#### Tugas A
Menurut kutipan bacaan, berapa hari paling lama BKPM dan Dirjen Pajak menyelesaikan putusan tax allowance setelah persyaratan di PP terpenuhi?
#### Tugas B
Tolong salin kata demi kata bagian kutipan bacaan dari "Sementara untuk tax" sampai "meminta fasilitas ini.".

#### Kutipan Bacaan
* * * * *

"Ada empat hal yang saya akan sampaikan, satu prosedurnya dan tiga pada insentifnya," ungkap Menteri Keuangan (Menkeu) Bambang Brodjonegoro, di Istana Negara, Jakarta, Selasa (29/9/2015).
Adapun empat hal yang dimaksudkan Bambang, yakni pertama, mengenai prosedur lanjutan SOP tentang tax allowance dan tax holiday. Dalam hal ini, aturan sudah selesai dan Kemenkeu akan melakukan kerja sama dengan Badan Koordinasi Penanaman Modal (BKPM). Namun, ada persyaratan yang harus dipenuhi sebelum tax allowance diberikan, di mana persyaratan tertera dalam PP.
"Setelah terpenuhi persyaratan di PP maka BKPM dan Dirjen Pajak Kementerian Keuangan akan selesaikan paling lama 25 hari. 25 hari itu sudah ada putusan apakah investor bisa menerima tax allowance," jelas Bambang.
Sementara untuk tax holiday, karena sifatnya lebih tinggi dari tax allowance maka dibutuhkan verifikasi tajam dan maksimum pengesahannya adalah selama 45 hari setelah semua persyaratan sudah dipenuhi oleh mereka yang meminta fasilitas ini.

* * * * *

#### Daftar Data
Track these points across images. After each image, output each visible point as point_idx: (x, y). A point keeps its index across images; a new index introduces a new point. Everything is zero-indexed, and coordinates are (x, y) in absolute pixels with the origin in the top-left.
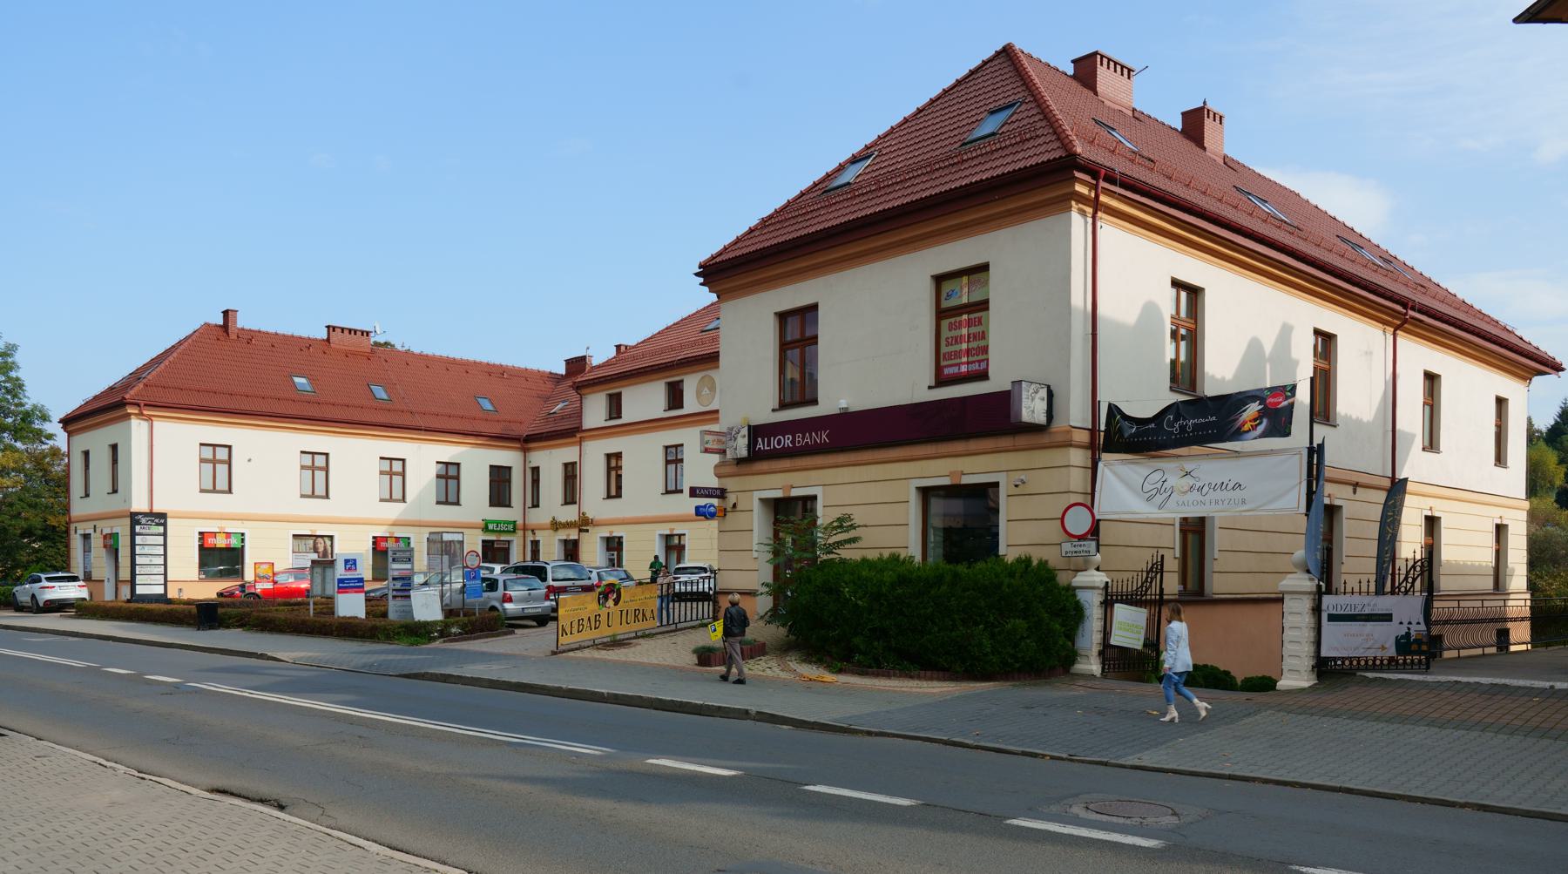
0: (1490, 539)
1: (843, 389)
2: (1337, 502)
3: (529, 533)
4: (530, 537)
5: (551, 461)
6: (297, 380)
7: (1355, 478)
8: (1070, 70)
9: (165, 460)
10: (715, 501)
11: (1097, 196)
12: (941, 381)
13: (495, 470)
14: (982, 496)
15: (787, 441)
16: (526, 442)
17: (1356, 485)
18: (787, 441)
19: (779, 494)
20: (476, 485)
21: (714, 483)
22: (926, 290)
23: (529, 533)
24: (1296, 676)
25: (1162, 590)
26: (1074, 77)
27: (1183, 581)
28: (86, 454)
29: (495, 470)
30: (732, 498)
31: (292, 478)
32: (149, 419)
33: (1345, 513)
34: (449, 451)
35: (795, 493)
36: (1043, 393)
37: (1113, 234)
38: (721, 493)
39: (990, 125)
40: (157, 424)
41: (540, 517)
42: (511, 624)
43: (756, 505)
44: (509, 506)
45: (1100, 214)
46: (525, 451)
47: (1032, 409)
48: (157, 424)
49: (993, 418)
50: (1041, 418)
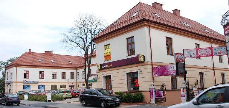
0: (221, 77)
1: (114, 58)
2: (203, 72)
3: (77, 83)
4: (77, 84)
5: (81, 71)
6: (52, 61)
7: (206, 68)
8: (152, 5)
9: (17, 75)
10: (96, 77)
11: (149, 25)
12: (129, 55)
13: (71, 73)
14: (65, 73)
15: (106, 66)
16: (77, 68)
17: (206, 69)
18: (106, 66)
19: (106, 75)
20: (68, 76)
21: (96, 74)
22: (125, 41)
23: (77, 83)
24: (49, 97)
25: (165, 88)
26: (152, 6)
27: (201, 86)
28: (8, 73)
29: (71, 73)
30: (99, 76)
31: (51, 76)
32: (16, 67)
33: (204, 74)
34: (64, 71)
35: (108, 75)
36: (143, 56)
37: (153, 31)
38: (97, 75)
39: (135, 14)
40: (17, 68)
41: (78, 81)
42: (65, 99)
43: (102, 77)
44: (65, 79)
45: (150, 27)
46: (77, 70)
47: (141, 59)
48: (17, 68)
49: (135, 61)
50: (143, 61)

* * * * *

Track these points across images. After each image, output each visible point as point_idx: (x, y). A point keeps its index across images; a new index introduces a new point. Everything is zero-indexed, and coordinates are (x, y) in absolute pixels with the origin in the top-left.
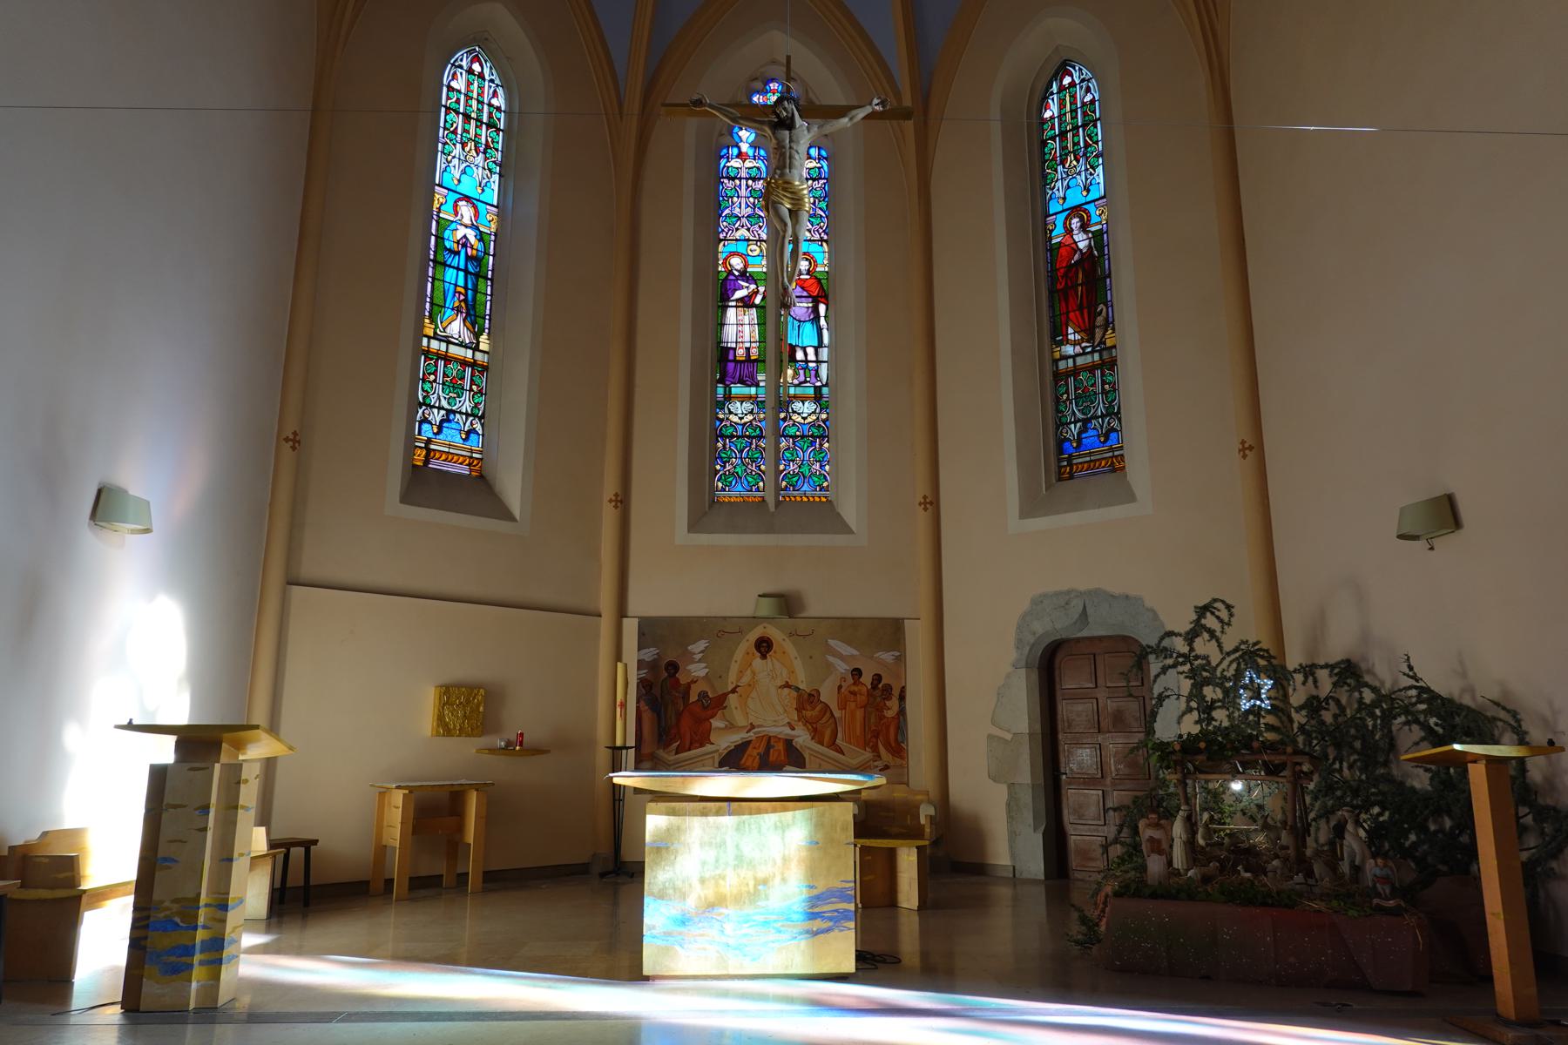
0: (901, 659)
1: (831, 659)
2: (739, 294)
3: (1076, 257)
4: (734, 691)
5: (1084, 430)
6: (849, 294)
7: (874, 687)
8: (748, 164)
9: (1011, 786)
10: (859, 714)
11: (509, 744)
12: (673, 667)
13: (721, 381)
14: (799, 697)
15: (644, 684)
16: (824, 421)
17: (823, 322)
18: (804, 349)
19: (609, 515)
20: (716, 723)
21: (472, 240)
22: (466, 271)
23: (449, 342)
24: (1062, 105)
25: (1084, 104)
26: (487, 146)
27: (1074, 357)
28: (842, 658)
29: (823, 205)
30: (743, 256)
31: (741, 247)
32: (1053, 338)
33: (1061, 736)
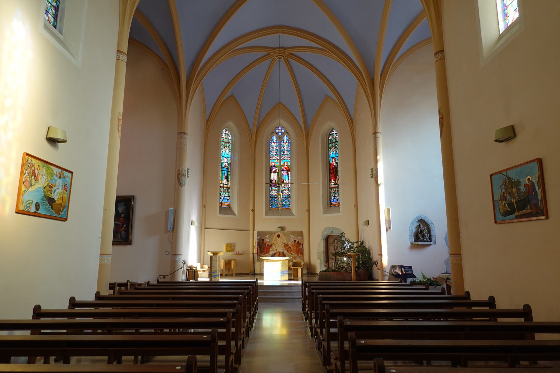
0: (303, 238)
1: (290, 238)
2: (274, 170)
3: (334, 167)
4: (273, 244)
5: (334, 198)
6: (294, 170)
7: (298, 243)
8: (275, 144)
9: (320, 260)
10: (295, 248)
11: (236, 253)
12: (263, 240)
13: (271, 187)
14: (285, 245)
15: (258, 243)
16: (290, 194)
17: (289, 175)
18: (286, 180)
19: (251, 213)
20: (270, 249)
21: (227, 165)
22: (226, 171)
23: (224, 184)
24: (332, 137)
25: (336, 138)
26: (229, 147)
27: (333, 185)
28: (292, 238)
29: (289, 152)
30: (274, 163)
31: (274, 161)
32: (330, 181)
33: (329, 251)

* * * * *

#### Jawaban yang Diharapkan A
Paling lama 25 hari.

#### Jawaban yang Diharapkan B
Sementara untuk tax holiday, karena sifatnya lebih tinggi dari tax allowance maka dibutuhkan verifikasi tajam dan maksimum pengesahannya adalah selama 45 hari setelah semua persyaratan sudah dipenuhi oleh mereka yang meminta fasilitas ini.